▶ [Records shown]:
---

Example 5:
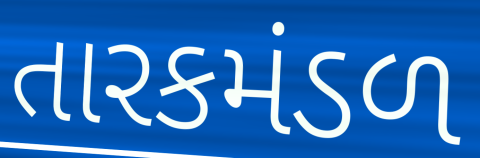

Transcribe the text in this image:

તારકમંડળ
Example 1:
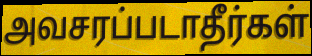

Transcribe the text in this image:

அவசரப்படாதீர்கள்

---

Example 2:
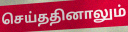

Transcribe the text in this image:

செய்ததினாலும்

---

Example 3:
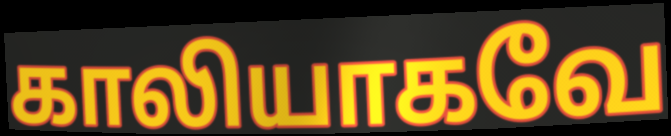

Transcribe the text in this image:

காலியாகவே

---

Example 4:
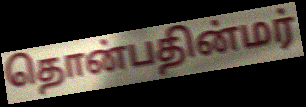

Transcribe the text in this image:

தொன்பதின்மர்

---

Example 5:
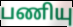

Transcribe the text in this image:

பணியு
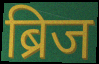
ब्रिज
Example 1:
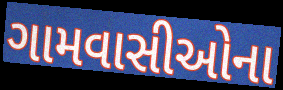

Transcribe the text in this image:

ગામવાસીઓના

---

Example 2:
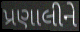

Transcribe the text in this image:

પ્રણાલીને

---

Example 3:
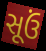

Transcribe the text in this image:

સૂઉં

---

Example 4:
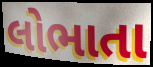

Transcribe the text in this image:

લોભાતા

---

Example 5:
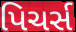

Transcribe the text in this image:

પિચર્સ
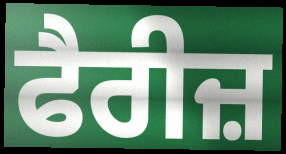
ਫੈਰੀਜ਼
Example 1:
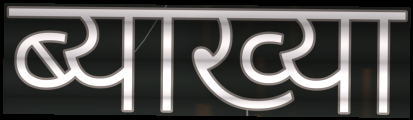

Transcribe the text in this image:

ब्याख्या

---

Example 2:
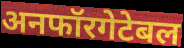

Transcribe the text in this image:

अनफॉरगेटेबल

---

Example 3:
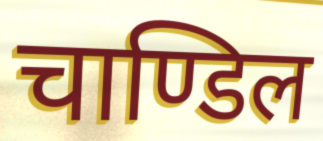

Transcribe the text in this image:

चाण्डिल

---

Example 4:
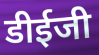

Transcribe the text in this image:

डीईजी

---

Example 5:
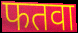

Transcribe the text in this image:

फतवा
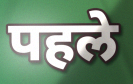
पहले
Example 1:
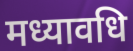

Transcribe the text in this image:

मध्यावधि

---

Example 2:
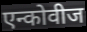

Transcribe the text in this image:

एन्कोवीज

▶ [The problem]: In your answer, repeat all the entries exactly, but leave out the pictures.

▶ [Written answer]:
---

Example 5:

Transcribe the text in this image:

તારકમંડળ
Example 1:

Transcribe the text in this image:

அவசரப்படாதீர்கள்

---

Example 2:

Transcribe the text in this image:

செய்ததினாலும்

---

Example 3:

Transcribe the text in this image:

காலியாகவே

---

Example 4:

Transcribe the text in this image:

தொன்பதின்மர்

---

Example 5:

Transcribe the text in this image:

பணியு
ब्रिज
Example 1:

Transcribe the text in this image:

ગામવાસીઓના

---

Example 2:

Transcribe the text in this image:

પ્રણાલીને

---

Example 3:

Transcribe the text in this image:

સૂઉં

---

Example 4:

Transcribe the text in this image:

લોભાતા

---

Example 5:

Transcribe the text in this image:

પિચર્સ
ਫੈਰੀਜ਼
Example 1:

Transcribe the text in this image:

ब्याख्या

---

Example 2:

Transcribe the text in this image:

अनफॉरगेटेबल

---

Example 3:

Transcribe the text in this image:

चाण्डिल

---

Example 4:

Transcribe the text in this image:

डीईजी

---

Example 5:

Transcribe the text in this image:

फतवा
पहले
Example 1:

Transcribe the text in this image:

मध्यावधि

---

Example 2:

Transcribe the text in this image:

एन्कोवीज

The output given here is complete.